- Consignes:
**1.** Traduisez en anglais cette phrase de la présentation du livre sur les printemps arabes : « Ce texte est la synthèse d’un séminaire de recherche qui s’est tenu au Collège des Bernardins entre 2010 et 2012, et qui a réuni une soixantaine de chercheurs des deux rives de la Méditerranée. »
**2.** Poursuivez la présentation du livre sur les printemps arabes et le religieux à partir de sa dernière phrase.

Titre

Les printemps arabes et le religieux

Sous titre

La sécularisation de l’islam

Auteur

Jacques Huntzinger

Type

livre

Editeur

Parole et Silence, mai 2014

Collection

Humanités. Perspectives & propositions/Bernardins

Nombre de pages

97 p.

Prix

10 €

Date de publication

31 mars 2015

En savoir plus

Les printemps arabes et le religieux

Ce texte est la synthèse d’un séminaire de recherche qui s’est tenu au Collège des Bernardins entre 2010 et 2012, et qui a réuni une soixantaine de chercheurs des deux rives de la Méditerranée.

L’hypothèse principale, confirmée par les travaux des chercheurs, est que les sociétés du monde arabe sont en train d’accomplir une transition historique dans laquelle les modernisations sociales et culturelles, à l’œuvre depuis quelques décennies, ont débouché sur  les révolutions politiques du printemps 2011. Dans ce contexte tourmenté et en développement, la sécularisation réelle des sociétés ne consiste pas en un abandon de l’islam mais en une redéfinition du rapport traditionnel entre le religieux, le politique et le sociétal.

- Données enregistrées:
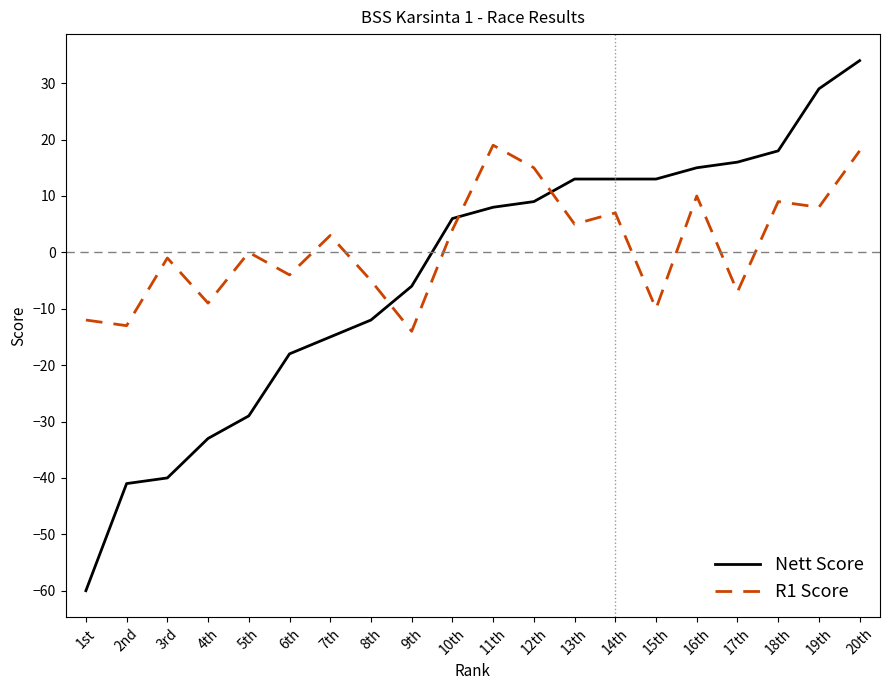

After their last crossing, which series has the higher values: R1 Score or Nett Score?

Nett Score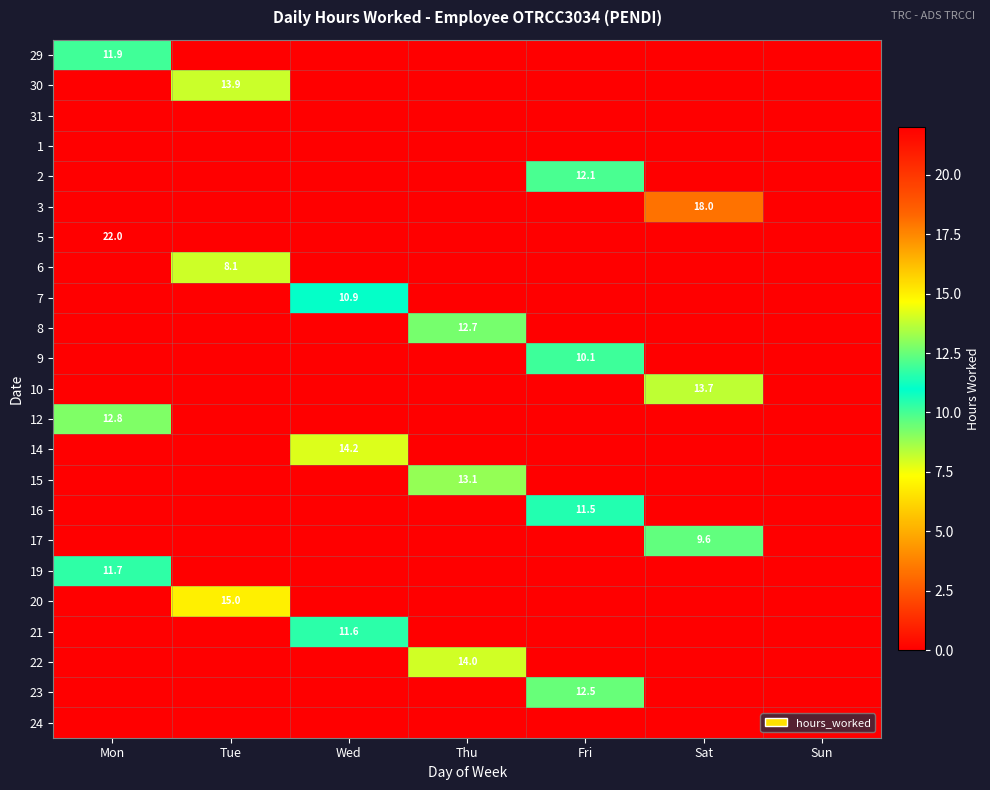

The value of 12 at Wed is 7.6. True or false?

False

- Réponses ordonnées:
**1.** This text is the synthesis of a research seminar held at the Collège des Bernardins between 2010 and 2012, which brought together some sixty researchers from both shores of the Mediterranean.

**2.**
La première partie – Le religieux, clivage entre les deux rives de la méditerranée ? – analyse la place respective du religieux dans la vie politique, entre la rive nord, sécularisée et laïcisée, et la rive sud de la Méditerranée, laquelle reste imprégnée d’un religieux multiforme, sociétal, juridique et politique. Des développements éclairants précisent les différentes réactions du monde arabe à l’irruption violente de la modernité, entre fascination et répulsion. Ils permettent au lecteur de situer les différents courants trop souvent objets d’amalgame que sont d’une part le wahhabisme et le salafisme, essentiellement religieux, et le projet idéologique et politique des frères musulmans.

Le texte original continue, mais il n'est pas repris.